## EXCERPTED PASSAGE
|---|

As a general category, the State defines "violent" crimes as any illegal acts that "result in physical injury or a threat of physical injury to the victim." Compensation for property crimes, in the absence of a violent element, are generally not covered by the program. Even so, California's program is more expansive than most other state victim compensation funds. To illustrate the scope of its compensation program, the California Victim Compensation Board lists the following types of crime, all of which are eligible for claims:
- Assault with a deadly weapon
- Child abuse and / or sexual assault
- Child endangerment and abandonment
- Domestic violence
- Driving under the influence (i.e. DUI car accident injuries)
- Elder abuse
- Hate crimes
- Human trafficking
- Hit and run
- Vehicular manslaughter
- Sexual assault
- Sexual battery
- Unlawful sexual intercourse
- Online Harassment
In some cases, California's Victim Compensation Board will award damages to claimants who suffered some form of emotional injury, despite the absence of physical injuries.
Filing Rules & Requirements
In order to file a claim, victims and other applicants are required to follow several important rules.
Like all crime victim compensation programs, California's fund is meant to encourage victims and other members of the public to step forward and report criminal activity. As a result, victims who wish to apply for compensation must report the crime to the appropriate authorities within a reasonable period of time, though exceptions can be applied in specific circumstances.
In a broader sense, California's program requires you to cooperate with law enforcement in the investigation, arrest and prosecution of the criminal offender. Failing to cooperate with the authorities can result in the denial of your claim.

|---|

## WHAT YOU NEED TO DO
How does the passage on California's victim compensation program say the State defines "violent" crimes?

Data items:
|---|

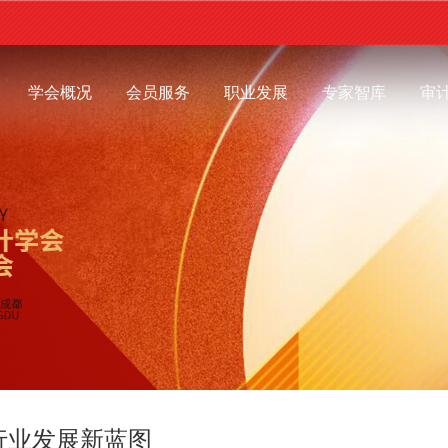
学会概况
会员服务
职业发展
专家智库
审
行业发展新蓝图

|---|

## EXERCISE RESULT
As any illegal acts that "result in physical injury or a threat of physical injury to the victim."